Understand the source of the ‘yield’

Ultimately, it is very important for investors to understand where the yield is coming from. For example, transaction fees in exchange for computing power, trading fees on liquidity, a premium for options or insurance and interest on loans are all “real yields.” Whereas those that are based on token inflation may turn out to be less sustainable, as there is no real economic value funding these rewards. 

So, if you see a dazzling APY offered, you should consider all of the above, as well as the fact that most returns are paid in cryptocurrencies, and since most cryptocurrencies are volatile, (just look at the market this week!) the assets lent to earn such unrealistic APYs can decrease in value over time, leading to major losses. 

Are crypto exchanges poised for a growth explosion?

What will the financial sector look like in 2030 after spending the decade challenging the incumbent financial services? Leeor Shimron, a Forbes Contributor, believes that crypto exchanges are poised to capture the growth in this space.

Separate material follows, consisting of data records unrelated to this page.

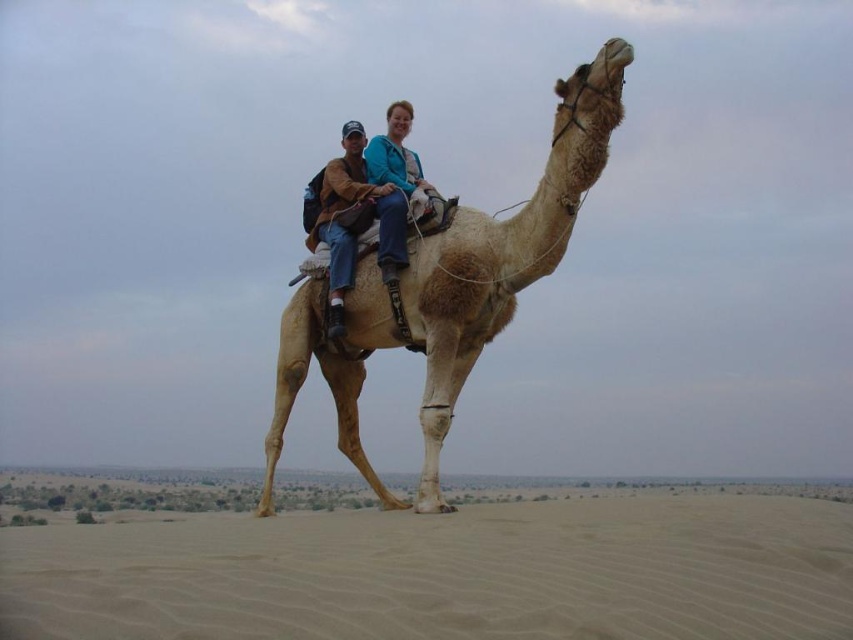
Question: Does matte brown leather saddle at center have a larger size compared to blue textured jacket at center?

Choices:
 (A) no
 (B) yes

Answer: (B)

Question: Which of the following is the farthest from the observer?

Choices:
 (A) blue textured jacket at center
 (B) light beige textured camel at center

Answer: (A)

Question: Does matte brown leather saddle at center have a larger size compared to blue textured jacket at center?

Choices:
 (A) yes
 (B) no

Answer: (A)

Question: Which of the following is the farthest from the observer?

Choices:
 (A) fine-grained sand at lower center
 (B) light beige textured camel at center
 (C) blue textured jacket at center

Answer: (C)

Question: Is fine-grained sand at lower center to the left of blue textured jacket at center from the viewer's perspective?

Choices:
 (A) yes
 (B) no

Answer: (A)

Question: Which of the following is the farthest from the observer?

Choices:
 (A) fine-grained sand at lower center
 (B) light beige textured camel at center
 (C) blue textured jacket at center

Answer: (C)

To date, crypto exchanges have provided users with a first contact point with an ever-increasing range of crypto assets. Lets’ not forget that the first crypto enthusiasts were retail investors who for the first time were able to access a new asset class before the institutional investors. As a result, most exchanges, such as Coinbase and Binance, were set up to service demand from the retail investor. For example, as Shimron remarks, “In just 8 years, Coinbase propelled crypto to the mainstream serving over 30 million users.”

Follow the Internet’s history

There have been several commentators who have suggested that the crypto story is very similar to the emergence of the Internet. The Internet was a fundamentally disruptive and paradigm shifting technology, and crypto very well may exhibit similar changes, mimicking the growth in Internet usage.

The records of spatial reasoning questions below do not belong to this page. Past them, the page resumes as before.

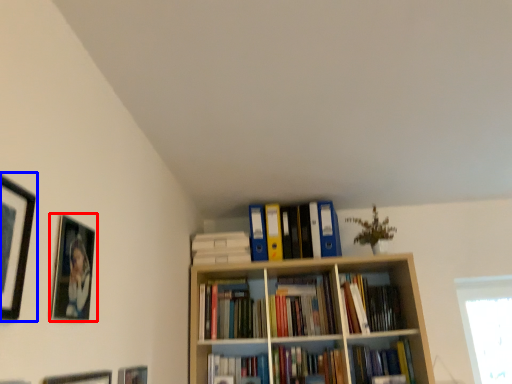
Question: Which of the following is the closest to the observer, picture frame (highlighted by a red box) or picture frame (highlighted by a blue box)?

Choices:
 (A) picture frame
 (B) picture frame

Answer: (B)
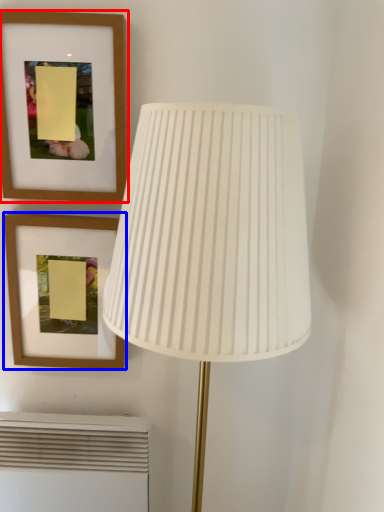
Question: Which of the following is the closest to the observer, picture frame (highlighted by a red box) or picture frame (highlighted by a blue box)?

Choices:
 (A) picture frame
 (B) picture frame

Answer: (A)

Illustrating this claim, Shimron cites the statistics: “User adoption of the internet reached 10% of American households in 1995, five years after the first web browser was launched. User adoption reached 50% in the U.S. by the year 2000.” Currently, US adoption of crypto is at around 5%, and hasn’t seen the same rate of adoption as the Internet. This is caused by “issues of scalability, privacy, and ease of use,” something that the Internet also had to overcome.

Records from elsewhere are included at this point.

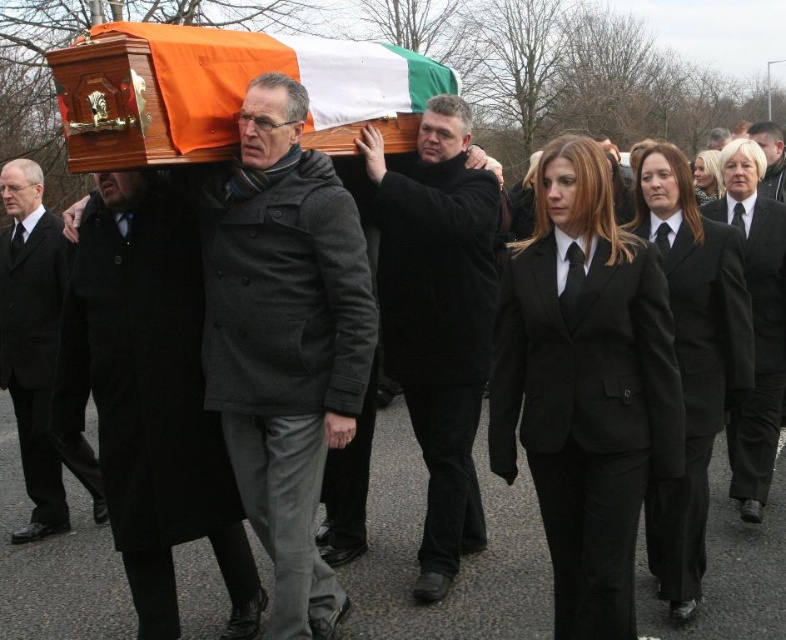
Question: Which of the following is the farthest from the observer?

Choices:
 (A) black matte coat at center
 (B) blonde hair at center
 (C) black wool suit at center
 (D) black satin suit at center

Answer: (A)

Question: In this image, where is black wool coat at center located relative to black matte coat at center?

Choices:
 (A) above
 (B) below

Answer: (B)

Question: Is dark gray wool coat at center in front of black wool suit at center?

Choices:
 (A) no
 (B) yes

Answer: (B)

Question: Which of these objects is positioned farthest from the black wool suit at left?

Choices:
 (A) dark gray wool coat at center
 (B) smooth black suit at center
 (C) blonde hair at center

Answer: (B)

Question: Does black wool suit at left appear on the left side of black wool business suit at right?

Choices:
 (A) yes
 (B) no

Answer: (A)

Question: Based on their relative distances, which object is nearer to the smooth black suit at center?

Choices:
 (A) black satin suit at center
 (B) black wool suit at left

Answer: (A)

However, if Bitcoin’s growth story follows that of the Internet, it should achieve user adoption of between 20–50% by the year 2030.

Crypto exchange growth

Shimron applies a similar metric to exchange growth. He writes, “To project future exchange growth in the U.S., I assumed 5% user adoption of crypto in the US currently and calculated revenue growth if user adoption reaches 10% (conservative case), 20% (base case), and 50% (optimistic case) in the year 2029.”

The resulting scenarios for 2029 in terms of exchange revenues are: “$1.9 billion in the conservative case, $3.8 billion in the base case, and $9.6 billion in the optimistic case.”

He also remarks that although the 50% adoption may seem far-fetched, there are indicators supporting it, including ample growth potential amongst retail investors and demographic changes over the next decade, with more 18–39 year olds living in cities and being more familiar with digital technologies and virtual goods. These millennials will also inherit $68 trillion from the baby boomer generation by 2030, and they are looking for new ways to generate yield and store their wealth.

So, the future for crypto exchanges is bright, “as new use cases and killer apps emerge,” alongside retail users flooding the market and exchanges capture this growth.